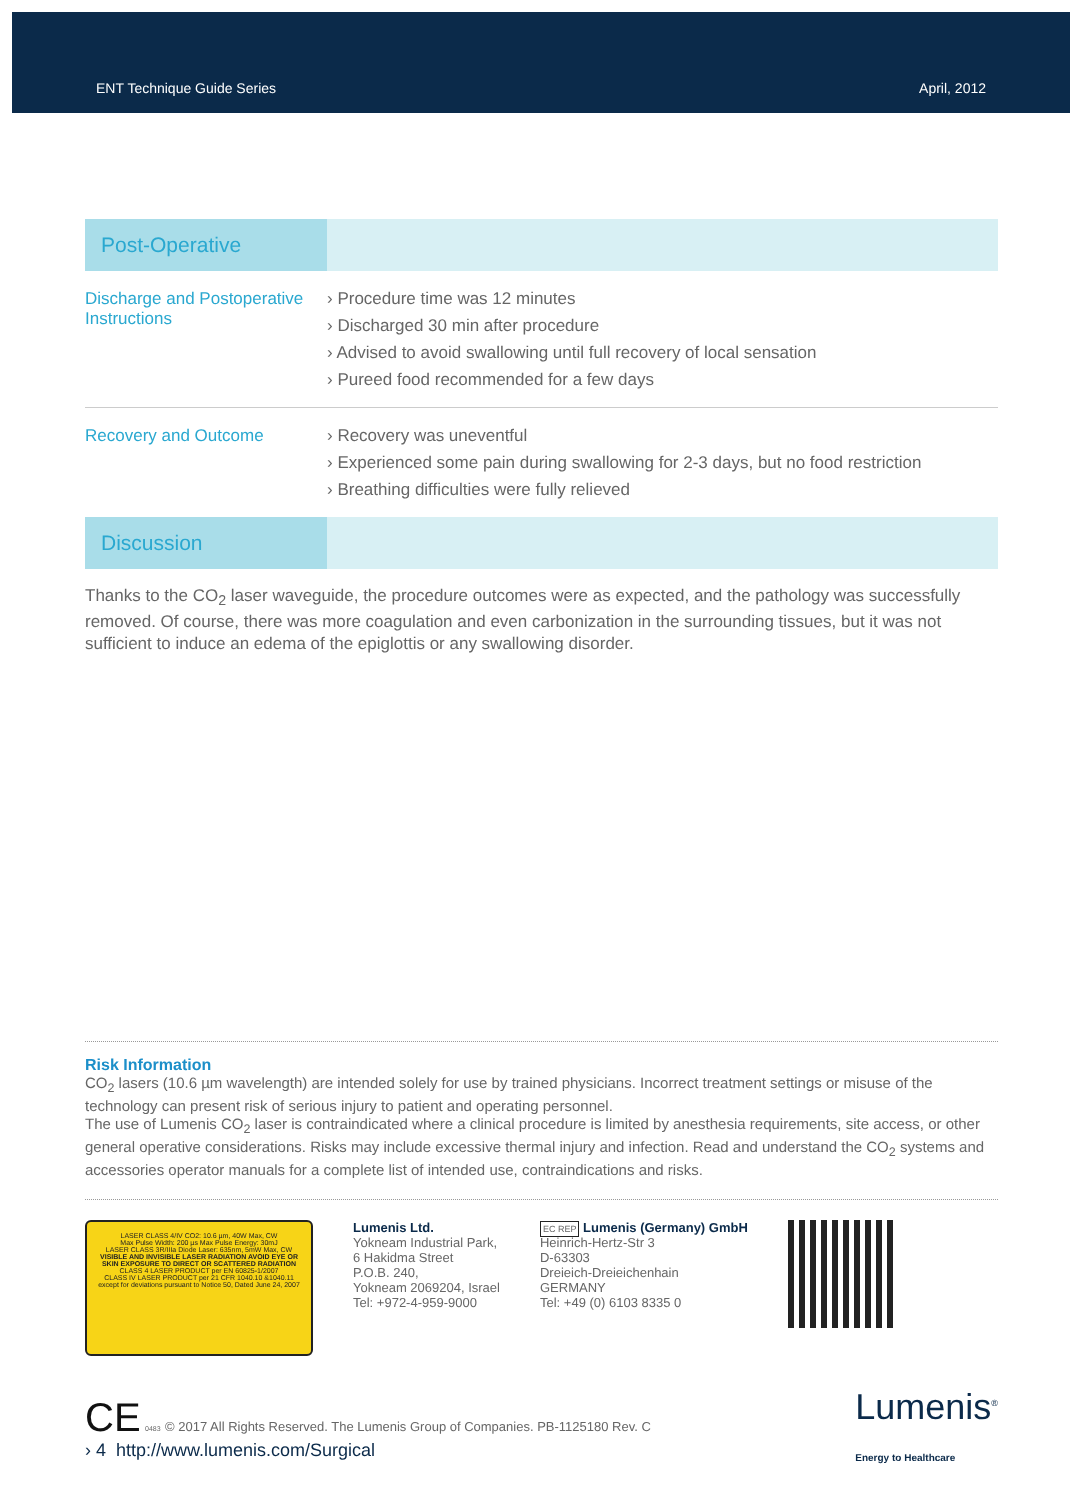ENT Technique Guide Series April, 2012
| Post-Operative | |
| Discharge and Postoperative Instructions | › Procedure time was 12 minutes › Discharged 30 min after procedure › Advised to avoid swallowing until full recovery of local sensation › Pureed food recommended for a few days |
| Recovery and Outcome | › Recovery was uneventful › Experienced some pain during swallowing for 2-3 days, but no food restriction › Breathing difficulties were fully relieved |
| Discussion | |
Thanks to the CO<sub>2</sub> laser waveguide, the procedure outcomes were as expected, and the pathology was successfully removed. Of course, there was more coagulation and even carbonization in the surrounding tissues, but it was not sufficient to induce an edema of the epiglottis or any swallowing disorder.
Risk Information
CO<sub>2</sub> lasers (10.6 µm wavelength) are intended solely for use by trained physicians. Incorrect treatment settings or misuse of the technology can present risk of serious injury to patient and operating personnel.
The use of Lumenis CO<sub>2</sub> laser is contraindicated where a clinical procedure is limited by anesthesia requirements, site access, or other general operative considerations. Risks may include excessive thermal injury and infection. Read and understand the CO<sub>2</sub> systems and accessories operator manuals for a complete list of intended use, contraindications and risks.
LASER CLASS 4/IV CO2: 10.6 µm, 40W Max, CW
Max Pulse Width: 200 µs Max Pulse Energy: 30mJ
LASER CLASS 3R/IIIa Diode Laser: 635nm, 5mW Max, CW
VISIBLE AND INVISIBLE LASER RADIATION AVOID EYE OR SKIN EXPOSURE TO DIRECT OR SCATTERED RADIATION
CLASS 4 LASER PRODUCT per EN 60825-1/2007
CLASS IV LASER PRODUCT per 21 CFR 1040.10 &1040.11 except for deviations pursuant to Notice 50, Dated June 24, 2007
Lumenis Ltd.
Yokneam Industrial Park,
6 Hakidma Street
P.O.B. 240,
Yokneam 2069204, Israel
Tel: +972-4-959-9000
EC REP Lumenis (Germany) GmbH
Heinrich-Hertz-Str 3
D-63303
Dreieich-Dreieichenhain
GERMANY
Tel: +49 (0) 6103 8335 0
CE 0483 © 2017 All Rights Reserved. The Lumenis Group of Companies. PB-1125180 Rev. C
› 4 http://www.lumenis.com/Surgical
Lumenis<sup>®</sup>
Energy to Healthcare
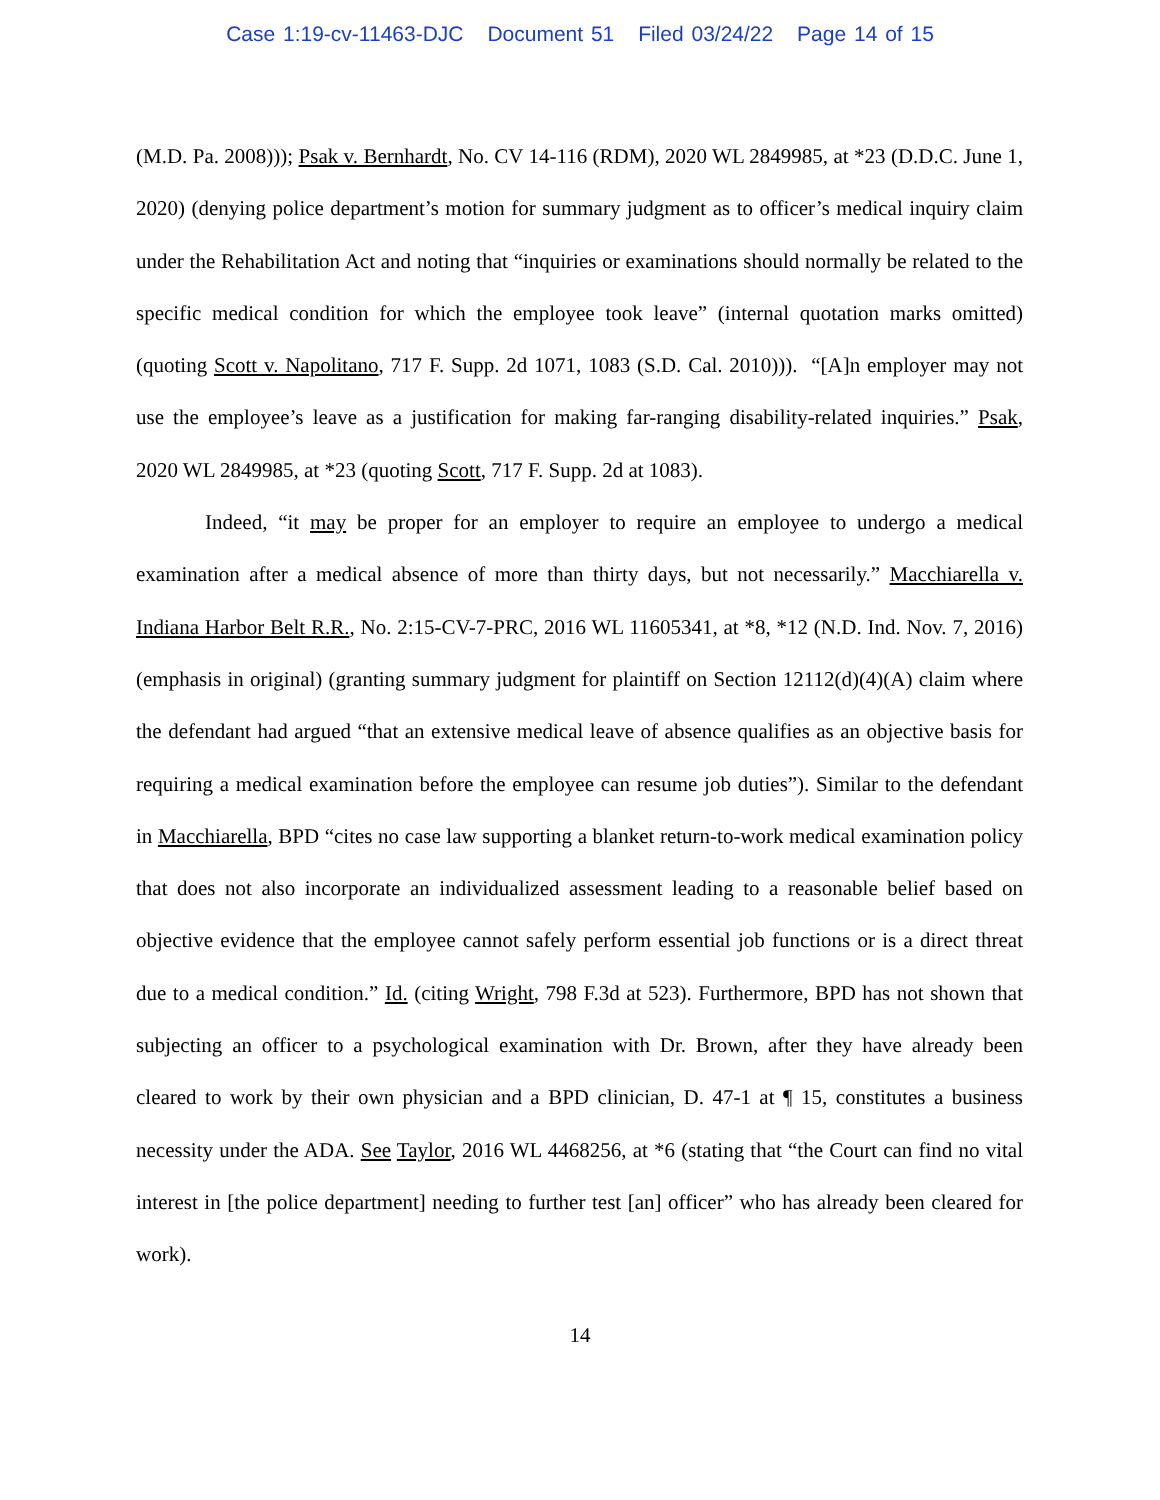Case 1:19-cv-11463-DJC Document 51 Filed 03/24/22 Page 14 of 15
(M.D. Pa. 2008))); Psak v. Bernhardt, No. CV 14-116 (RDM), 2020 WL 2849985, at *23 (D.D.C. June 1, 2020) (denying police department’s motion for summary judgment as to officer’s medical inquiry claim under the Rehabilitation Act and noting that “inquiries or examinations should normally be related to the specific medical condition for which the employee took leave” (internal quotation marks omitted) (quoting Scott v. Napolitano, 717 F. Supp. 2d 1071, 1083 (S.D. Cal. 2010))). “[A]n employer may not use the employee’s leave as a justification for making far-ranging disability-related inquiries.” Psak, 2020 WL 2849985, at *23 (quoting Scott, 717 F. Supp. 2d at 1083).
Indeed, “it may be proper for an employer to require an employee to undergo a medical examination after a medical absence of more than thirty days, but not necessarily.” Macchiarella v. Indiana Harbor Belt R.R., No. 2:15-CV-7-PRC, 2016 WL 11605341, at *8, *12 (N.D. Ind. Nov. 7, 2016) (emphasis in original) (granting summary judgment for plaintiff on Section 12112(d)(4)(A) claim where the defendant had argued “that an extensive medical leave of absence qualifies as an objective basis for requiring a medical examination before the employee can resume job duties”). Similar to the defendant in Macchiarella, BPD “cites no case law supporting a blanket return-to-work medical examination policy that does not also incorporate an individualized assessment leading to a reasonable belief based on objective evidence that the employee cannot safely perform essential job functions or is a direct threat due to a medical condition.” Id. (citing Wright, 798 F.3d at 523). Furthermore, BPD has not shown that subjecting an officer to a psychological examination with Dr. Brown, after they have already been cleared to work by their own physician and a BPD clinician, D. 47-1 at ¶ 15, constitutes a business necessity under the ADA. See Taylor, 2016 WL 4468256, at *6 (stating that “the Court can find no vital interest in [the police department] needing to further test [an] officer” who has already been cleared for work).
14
________________
### Task prompt
Above are the records; copy from them only the lines starting at the one containing "Heinrich-Hertz-Str 3" and ending at the one containing "Case 1:19-cv-11463-DJC Document", exactly and without pictures.

### Written solution
Heinrich-Hertz-Str 3
D-63303
Dreieich-Dreieichenhain
GERMANY
Tel: +49 (0) 6103 8335 0
CE 0483 © 2017 All Rights Reserved. The Lumenis Group of Companies. PB-1125180 Rev. C
› 4 http://www.lumenis.com/Surgical
Lumenis<sup>®</sup>
Energy to Healthcare
Case 1:19-cv-11463-DJC Document 51 Filed 03/24/22 Page 14 of 15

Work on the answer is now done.